Adhi Prasetya - Sepakbola
Kamis, 11 Nov 2021 09:15 WIB
MILAN, ITALY - NOVEMBER 07: Edin Dzeko of FC Internazionale warms up prior to the Serie A match between AC Milan and FC Internazionale at Stadio Giuseppe Meazza on November 07, 2021 in Milan, Italy. (Photo by Marco Luzzani/Getty Images)
Dzeko saat berlatih bersama Inter Milan. Foto: Getty Images/Marco Luzzani
Jakarta -

Timnas Bosnia-Herzegovina berencana memainkan Edin Dzeko dalam laga Kualifikasi Piala Dunia 2022. Hal itu bertentangan dengan keinginan Inter Milan.

Dzeko bermain selama 76 menit dalam laga derby melawan AC Milan akhir pekan lalu, kemudian digantikan oleh Joaquin Correa. Penyerang 35 tahun itu dilaporkan tak bermain penuh karena ada masalah di otot kakinya.

Inter ingin agar Dzeko diistirahatkan dulu agar cederanya tak semakin parah. Meski demikian, Bosnia tetap memanggil Dzeko, bahkan berencana memainkannya dalam laga melawan Finlandia (13/11) dan Ukraina (16/11), dua laga krusial yang menentukan lolos tidaknya mereka ke Qatar tahun depan.

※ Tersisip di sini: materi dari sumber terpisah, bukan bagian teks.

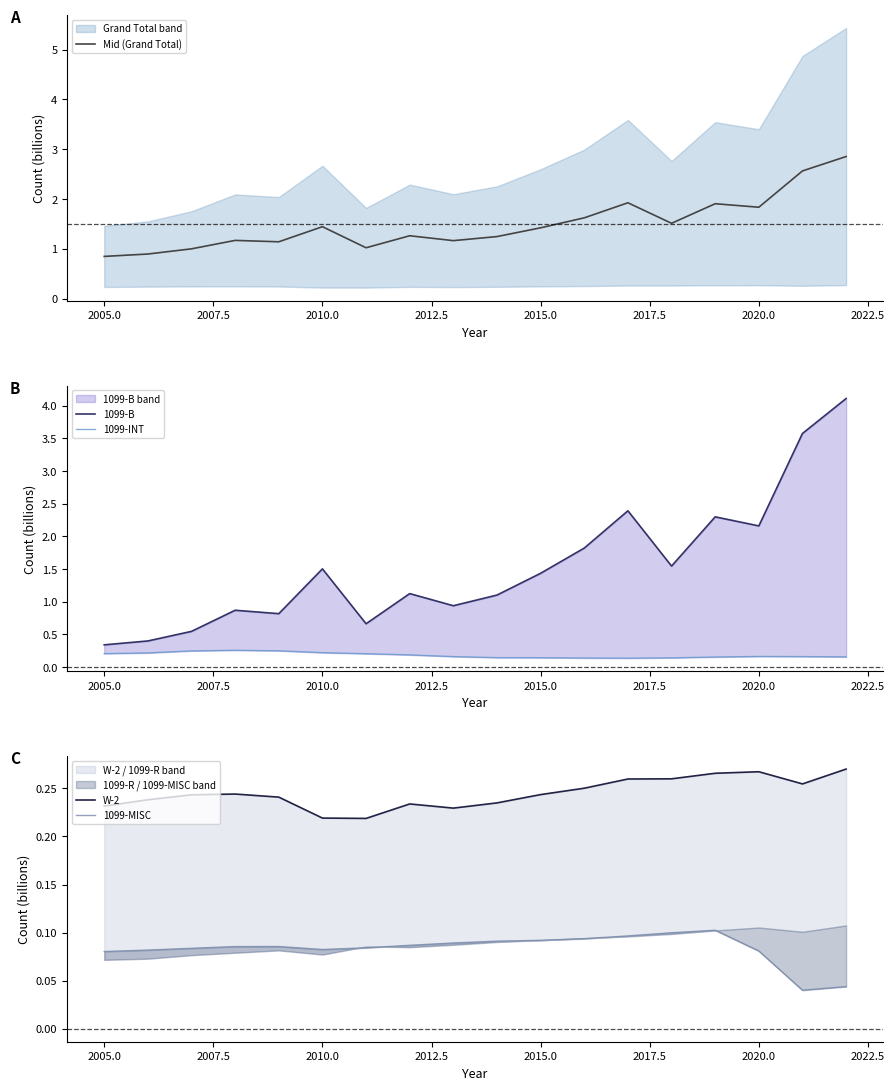

How many data points in 1099-B are less than 1?

7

ZENICA, BOSNIA AND HERZEGOVINA - NOVEMBER 13. Edin Dzeko of Bosnia looks on during the EURO 2016 Qualifier Play-Off First Leg match at Bilino Polje Stadium on November 13, 2015 in Zenica, Bosnia and Herzegovina. (Photo by Srdjan Stevanovic/Getty Images)Edin Dzeko masih jadi andalan Bosnia meski sudah berusia 35 tahun. Foto: Getty Images/Srdjan Stevanovic

"Kami harap Dzeko siap bermain, tapi kondisinya baik-baik saja dan kami percaya dia bisa bermain nanti," ujar asisten pelatih Bosnia, Elvir Rahimic seperti dikutip Football Italia.

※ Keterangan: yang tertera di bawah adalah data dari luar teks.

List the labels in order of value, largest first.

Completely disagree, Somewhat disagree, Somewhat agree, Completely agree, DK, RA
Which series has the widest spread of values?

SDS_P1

"Kami sudah membaca komentar (Pelatih Inter, Simone) Inzaghi dan Inter tak mau mengambil risiko soal Dzeko, tapi itu konyol. Kalau Dzeko siap, dia pasti akan main," jelas pria 45 tahun itu.

Bosnia saat ini berada di urutan keempat Grup D dengan 7 poin dalam 6 laga, di bawah Finlandia (8 poin), Ukraina (9 poin), dan Prancis (12 poin). Jika menang di dua laga berikut, mereka setidaknya akan masuk babak playoff. Lolos langsung masih memungkinkan, dengan syarat Prancis harus kalah di dua laga terakhir.